La peur n’est pas toute notre vie, Dieu merci. Grâce à lui existent aussi la paix, la tendresse, la solidarité, la gratuité, la fidélité. La sagesse nous apprend accueillir la vie quotidienne comme un don. Et à dire merci. Merci pour ce qui nous est agréable, merci pour ce qui nous est difficile. Pourrait-on dire aussi : confiance en tout ce qui nous fait peur ? Tu es béni Dieu de l’univers pour chaque instant de notre vie.
Le Seigneur nous demande t-il de ne pas avoir peur ?
Ce qu’il veut c’est que nous ne soyons pas paralysés, anéantis, vulnérables, sous humains, battus à l’avance, prisonniers, mais vaillants pour nous et pour notre entourage. vaillants avec lui.
Ce qui va guider notre réflexion d’aujourd’hui, c’est la parole du Christ : « Veillez et priez pour ne pas entrer en tentation ». (Matthieu 26) et cette autre parole : « Veillez donc, car vous ne savez pas quel jour le Maître va venir » (Matthieu 24).
La peur n’est pas une tentation, mais c’est une épreuve ressentie sur une épreuve vécue. Cela peut mener à nous paralyser, à nous anéantir ou à nous tirer vers le néant, à nous faire choisir le pire, le mal.

Données extraites:
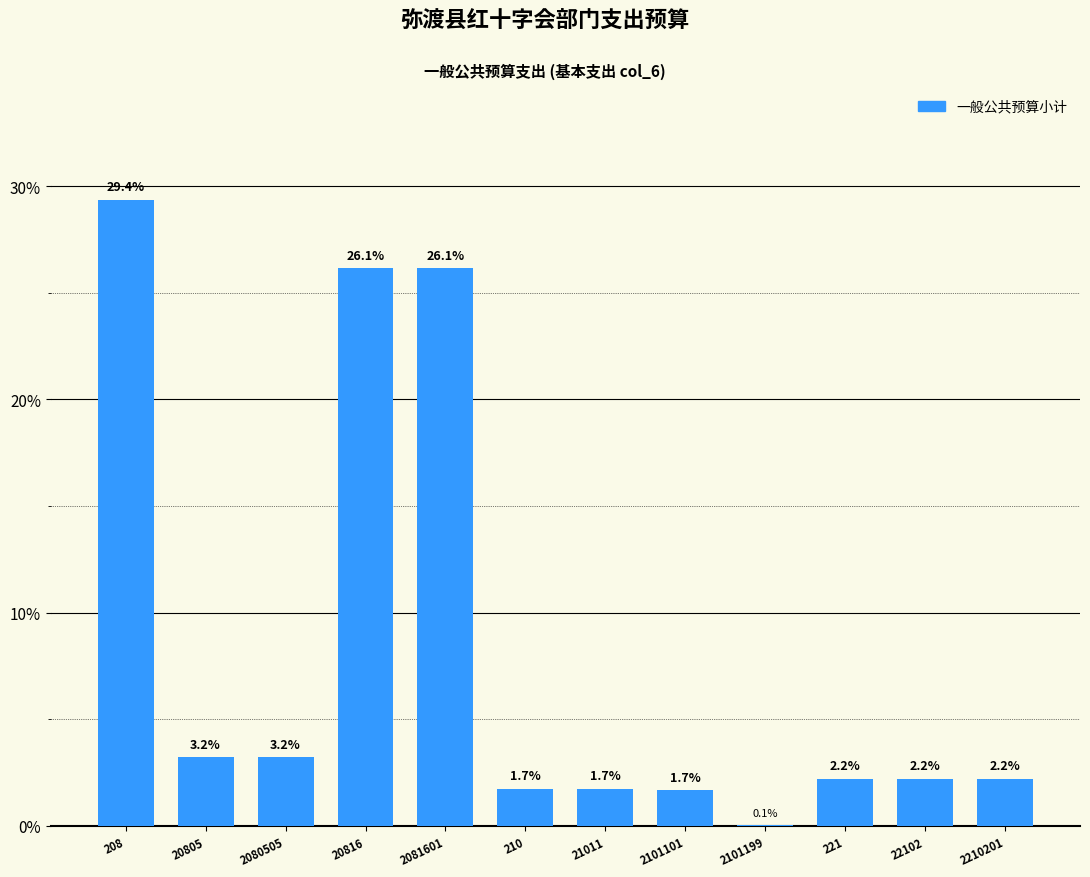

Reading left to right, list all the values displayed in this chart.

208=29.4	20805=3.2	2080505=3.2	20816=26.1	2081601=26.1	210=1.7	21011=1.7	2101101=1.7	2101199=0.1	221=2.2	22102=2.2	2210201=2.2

* * *

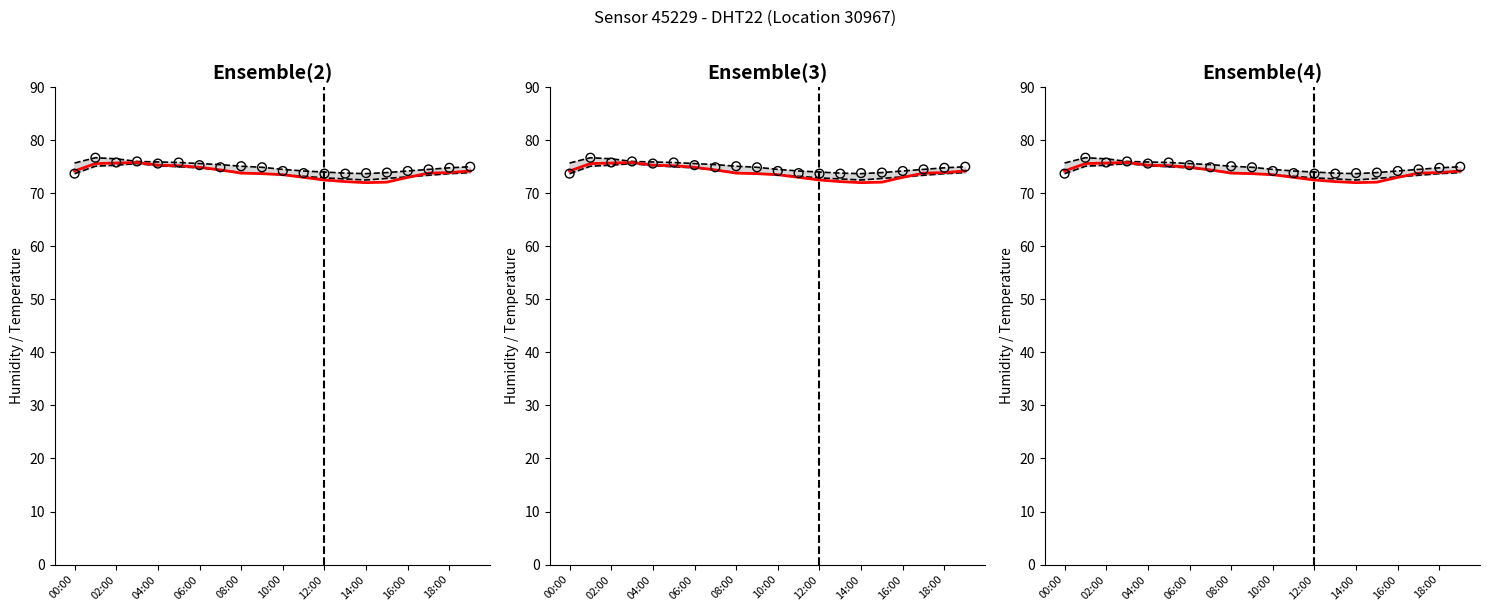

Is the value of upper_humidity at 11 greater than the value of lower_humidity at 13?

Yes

Consigne: Poursuivez, s'il vous plaît, la méditation sur la peur en reprenant juste après sa dernière phrase.

Réponse attendue:
I
Une leçon spirituelle du Père Tallec : Comment veiller :
Dans un livre de sagesse, le père Pierre Tallec a abordé la peur dans nos vies, sous l’angle positif de « la Sérénité », c’est-à-dire : la peur à dépasser. La sérénité est une vertu humaine qui s’acquiert d’une part, et qui prend une dimension souveraine quand elle est fécondée par l’Espérance chrétienne. La sérénité devient une paix intérieure, mais n’arrive pas de façon magique. D’un côté, il y a l’espérance, que Tallec nomme : « le Souffle de Dieu dans nos essoufflements ». Et de l’autre côté, il y a une espérance en Dieu qui sollicite notre confiance, notre courage et nos décisions.
« En quoi consiste ce que Dieu attend de nous dans les épreuves », se demande le père Tallec ? 3 choses :
De la lucidité, du courage et du don de soi.
1- Cela consiste, d’abord, à regarder nos peurs en dépassant la zone d’ombre qui brouille la réalité et nous paralyse. Là se situe la prière pour voir clair.
Le philosophe Alain écrivait que « c’est de la navigation que nous vient cette idée paradoxale que, pour savoir où l’on est, il faut regarder les étoiles ». L’important est de regarder plus haut. L’important est d’échanger avec ceux et celles qui connaissent le ciel. Rien de pire, écrit Tallec, que ceux qui refoulent leur peur, la cachent et l’enfoncent en eux comme un ressort qui ne demandera qu’à rejaillir violemment et qui peut ressortir en désespérance Avouer nos peurs au Seigneur : c’est la prière. Confier nos peurs à des amis : Veiller les uns sur les autres et prier les uns pour les autres.
C’est peut être là que l’on peut chercher l’accompagnement humain et spirituel.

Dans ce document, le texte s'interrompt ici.